Vielleicht wäre gerade deshalb jetzt der richtige Zeitpunkt, um ein Tabu zu brechen: Warum sollten die Bürger in den Südstaaten der EU nicht die Möglichkeit erhalten, über den Verbleib in der Währungsunion direkt abzustimmen, mit allen positiven und negativen Konsequenzen? Weil das die Finanzmärkte endgültig in Rage versetzen würde, lautet der gängige Einwand.

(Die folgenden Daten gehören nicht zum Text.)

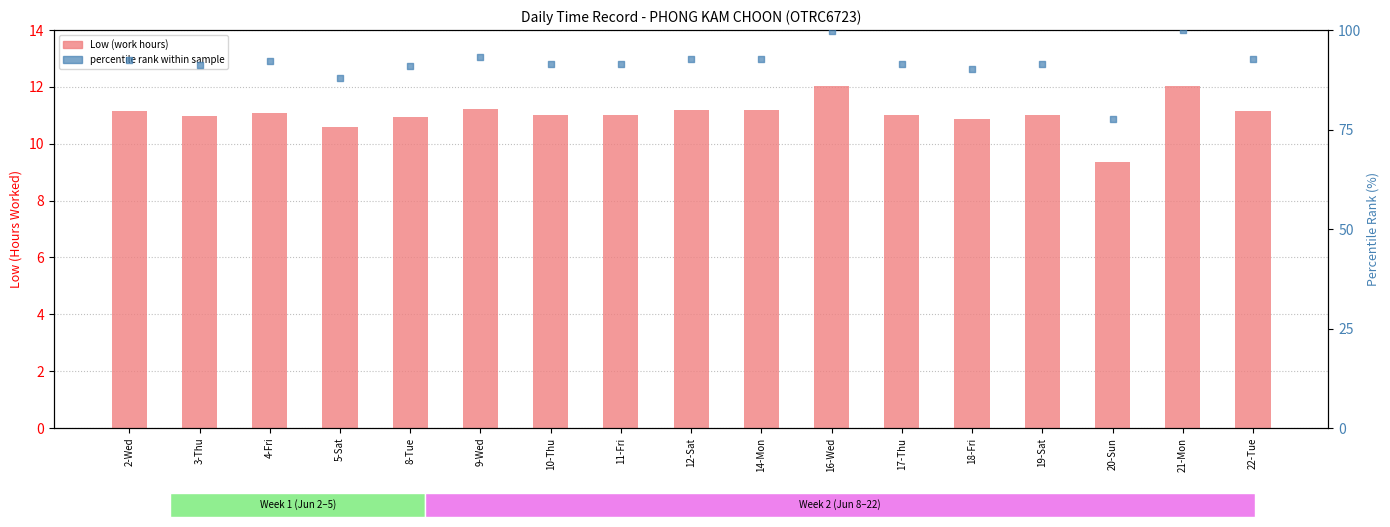

What are all the series names shown in the legend?

Low (work hours), percentile rank within sample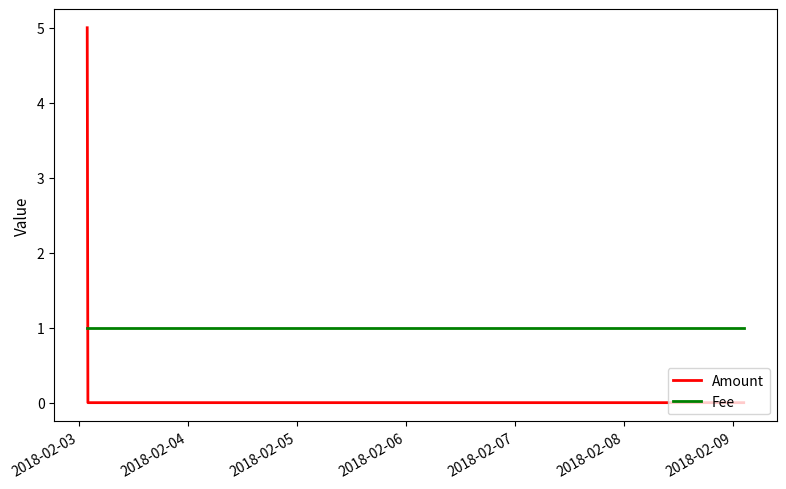

How many lines are shown in the chart?

2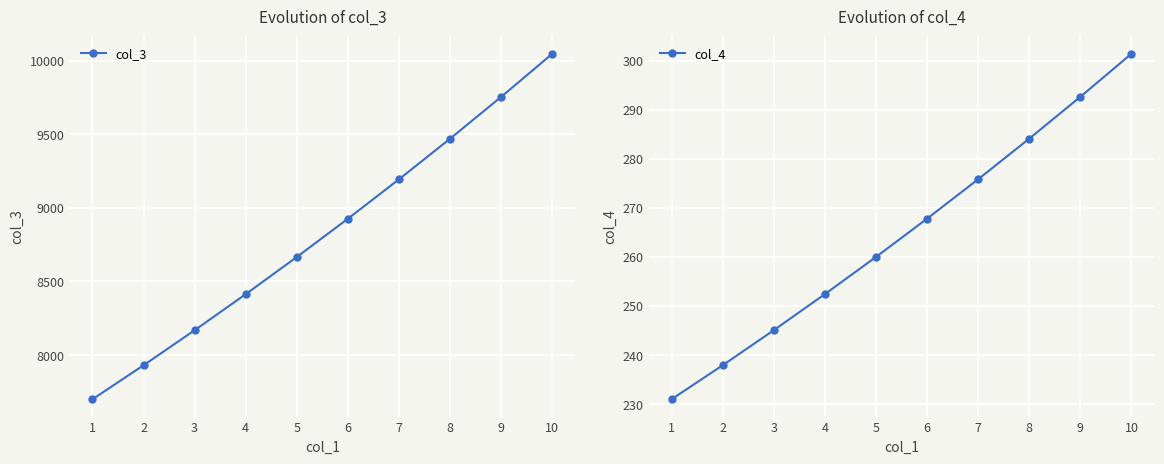

True or false: col_3 and col_4 intersect in this chart.

False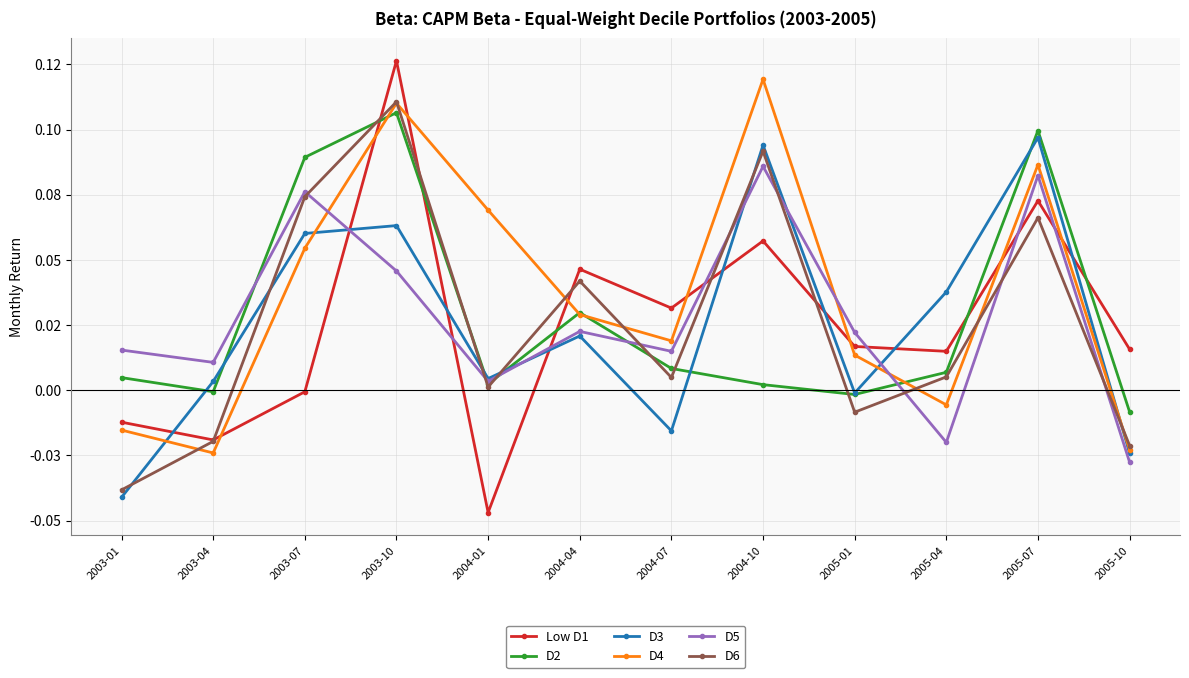

Which label corresponds to the smallest value in the chart?

2004-01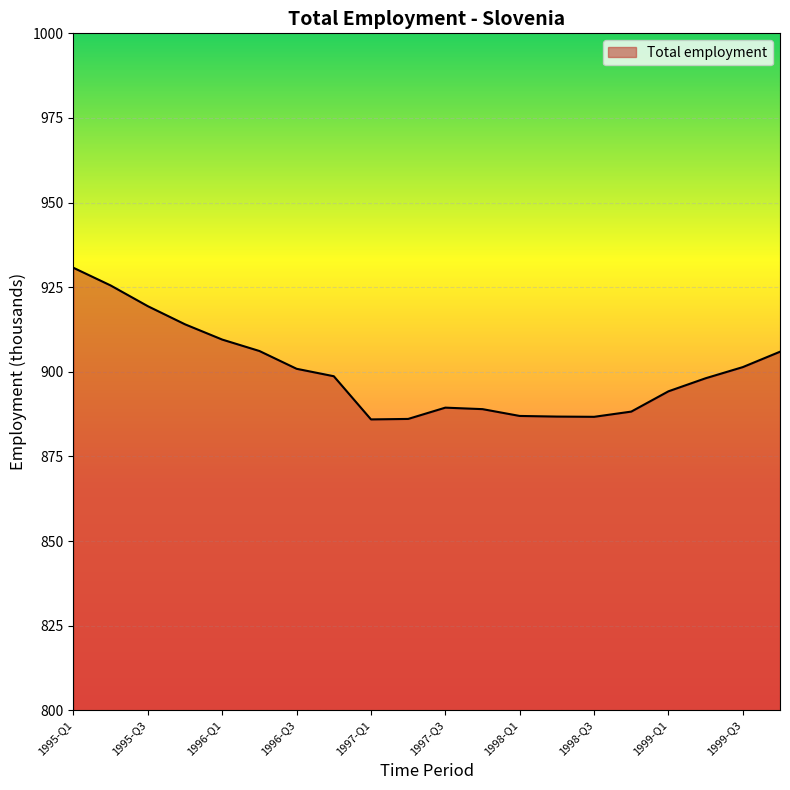

What is the difference between the maximum and minimum values?

44.8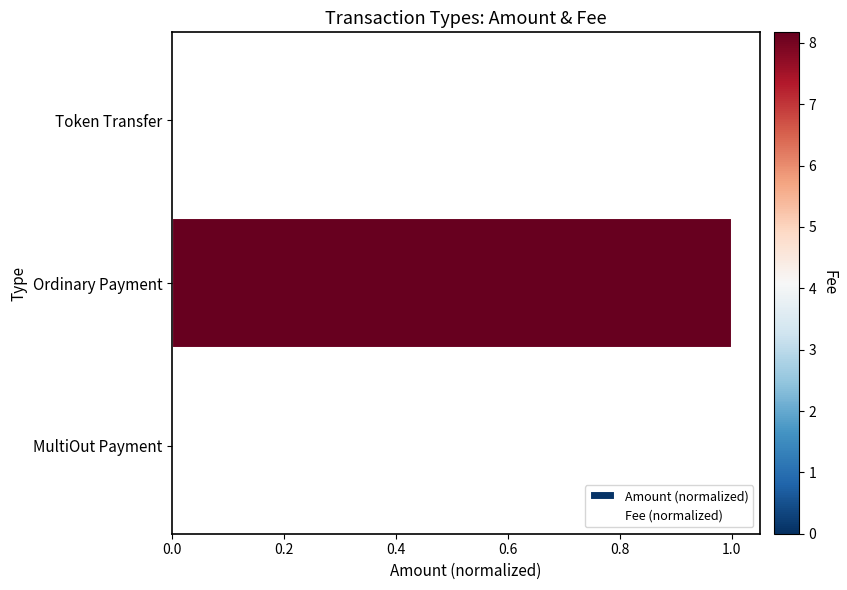

Count the number of data series in this chart.

1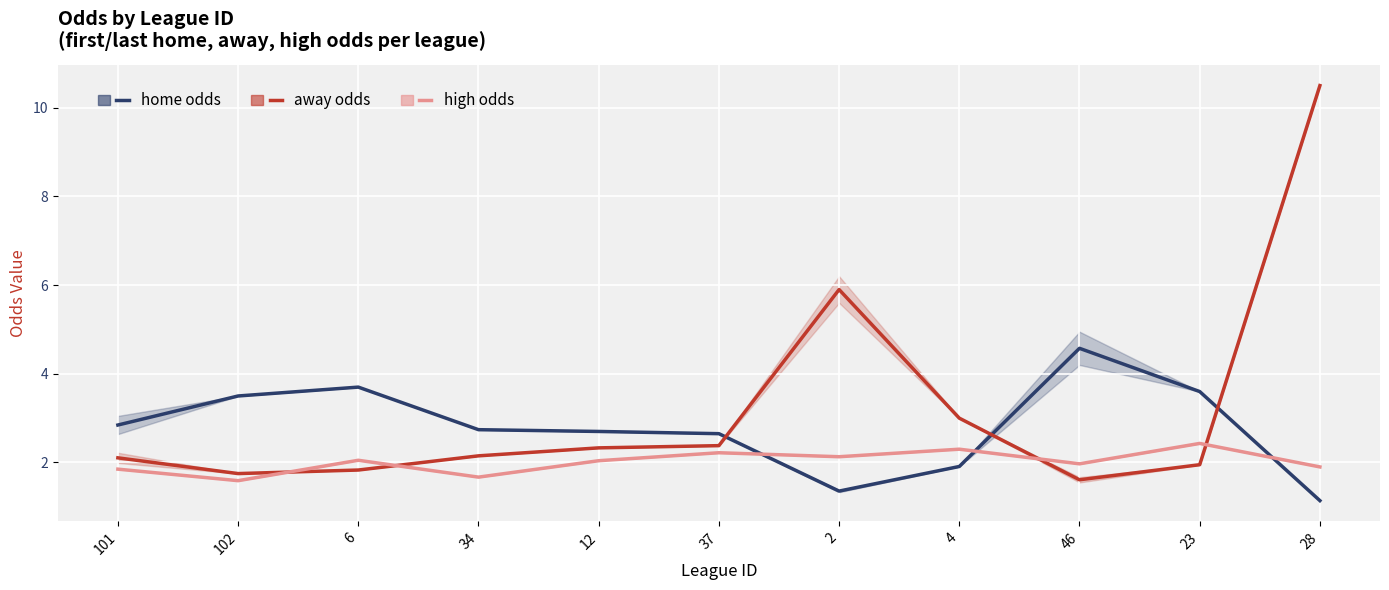

List the series in order of their peak value, lowest first.

high odds, home odds, away odds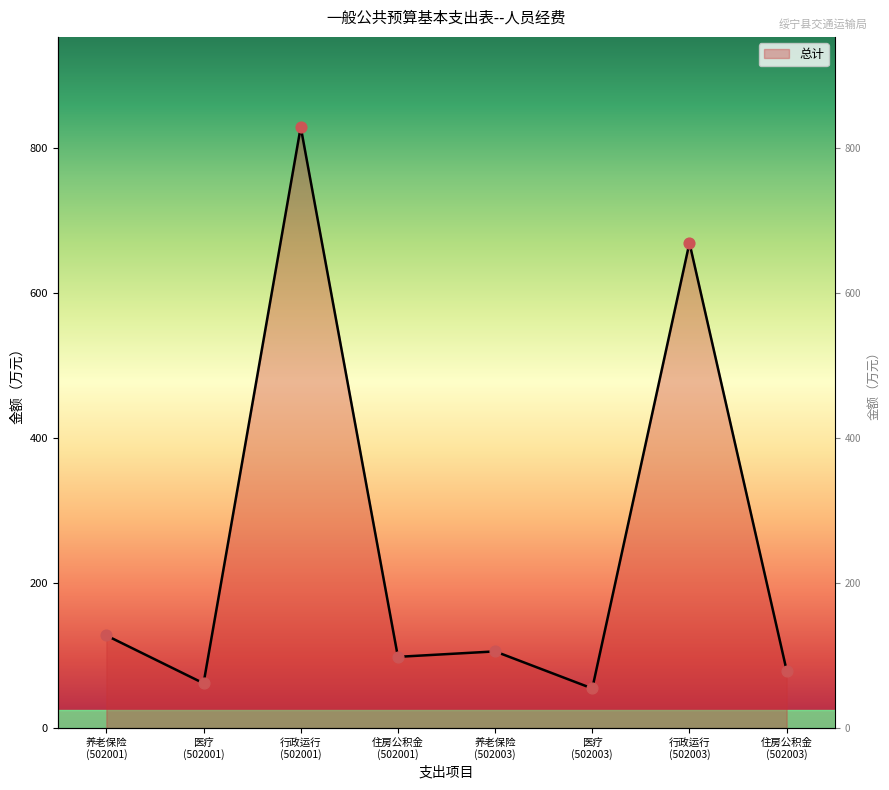

Between 养老保险 (502001) and 养老保险 (502003), which is larger?

养老保险 (502001)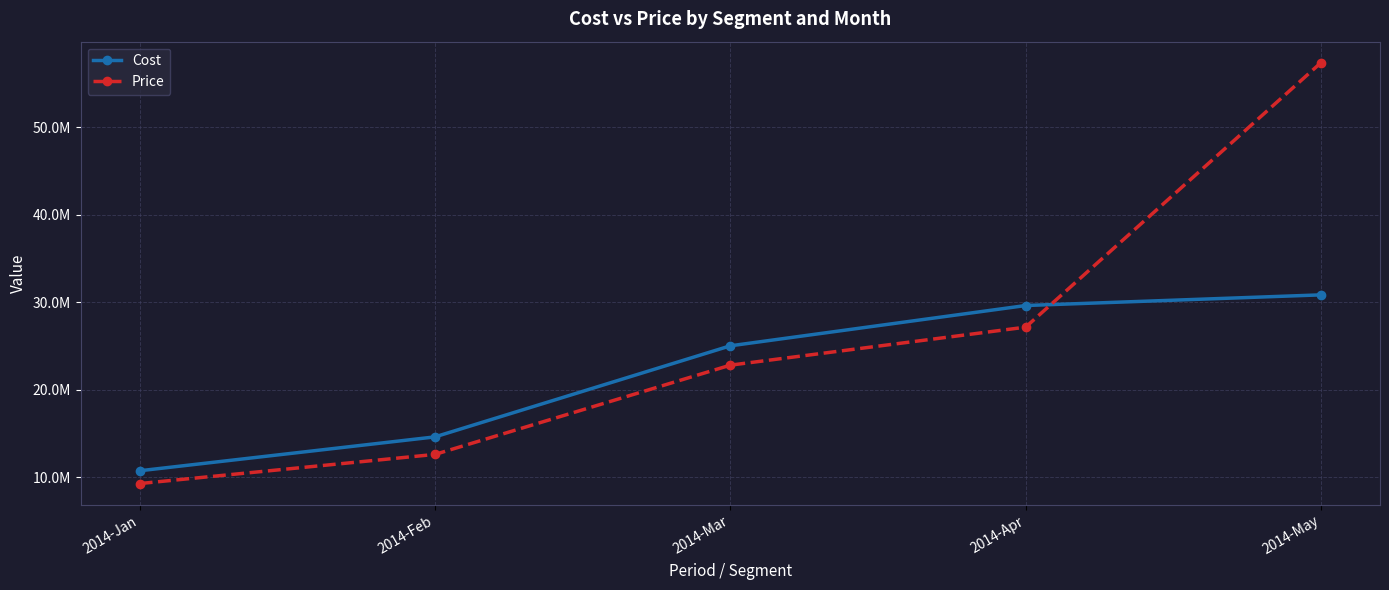

Which label corresponds to the largest value in the chart?

2014-May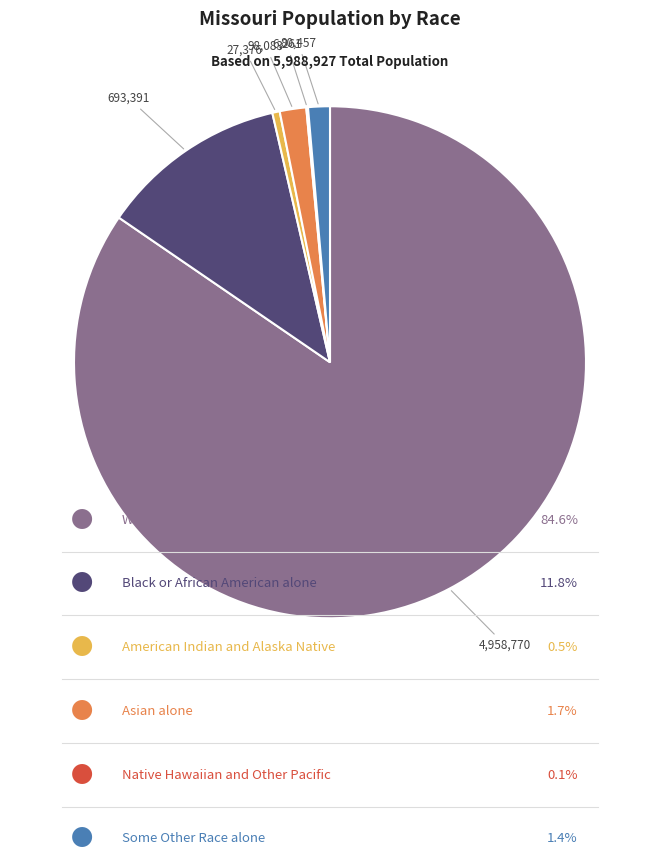

Is there any slice that represents more than half of the pie?

Yes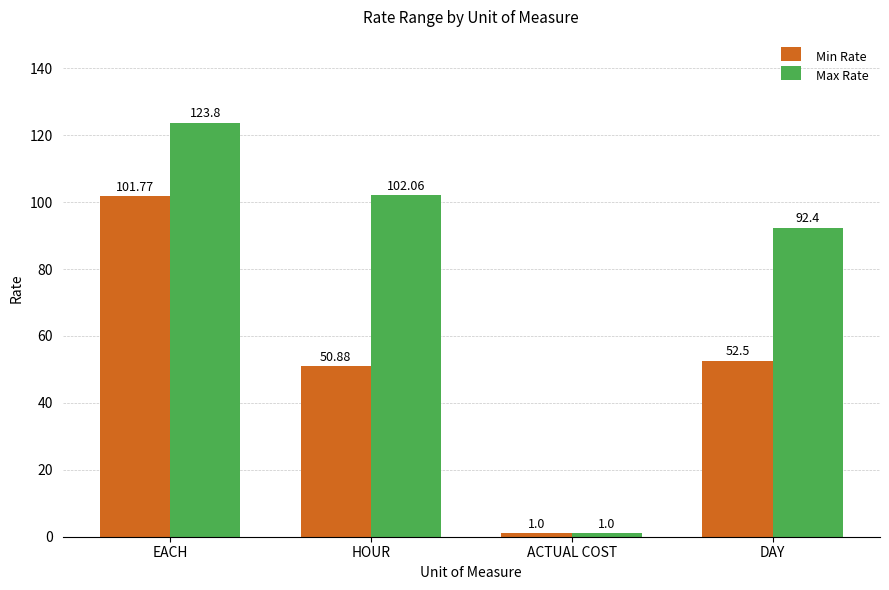

Which series has the largest range (max minus min)?

Max Rate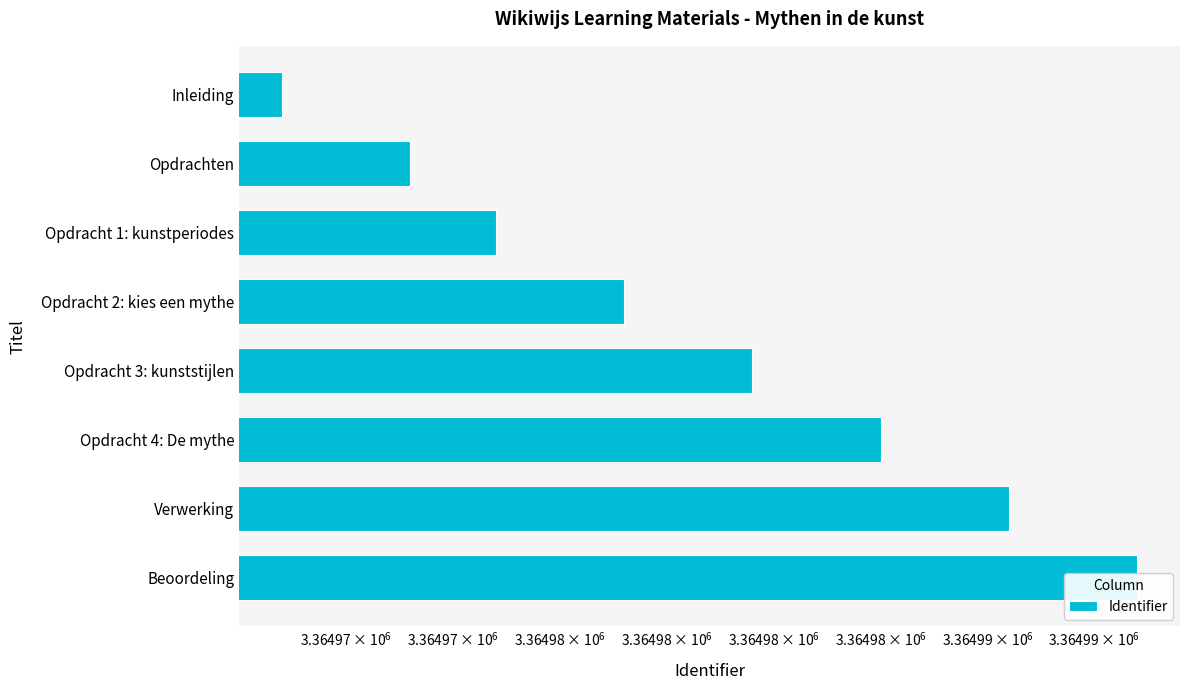

How many values exceed 3364982?

3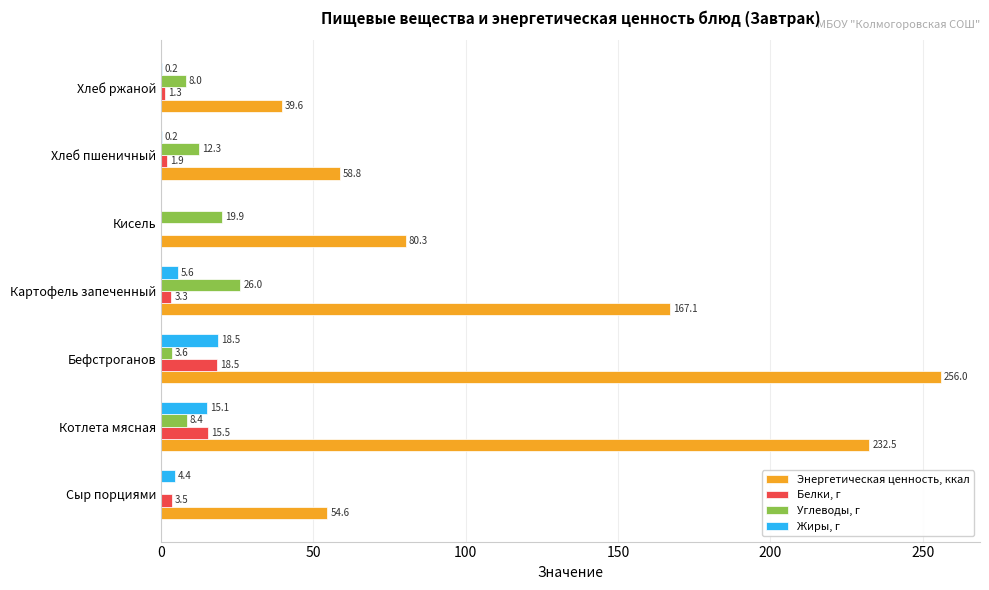

Is the value of Энергетическая ценность, ккал at Сыр порциями greater than the value of Жиры, г at Бефстроганов?

Yes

Doch was nützt eine Politik, die sich an den Erfordernissen der Finanzmärkte orientiert, wenn diese am Ende beim Wähler ebenfalls krachend durchfällt, wie dies jetzt mit Mario Monti in Italien passiert ist?
Möglicherweise würde sich die Wirtschaft in einzelnen EU-Staaten auf lange Sicht besser entwickeln, wenn diese währungstechnisch getrennte Wege gingen. Wie tief die Spaltung der Euro-Zone inzwischen ist, machte kürzlich eine Studie der Investmentbank Morgan Stanley deutlich, die anhand verschiedener Indikatoren ausrechnete, wie ein „fairer“ Dollar-Wechselkurs für einzelne EU-Staaten aussehen würde. Berücksichtigt wurden Exportzuwächse, Lohnstückkosten und relative Wachstumsraten. Heraus kam, dass für die deutsche Volkswirtschaft ein Wert von 1,53 Dollar zu einem Euro als „fair“ betrachtet wird. Für Frankreich errechnete die Bank 1,23 Dollar, Italien lag bei 1,19 und Griechenland bei 1,07 Dollar.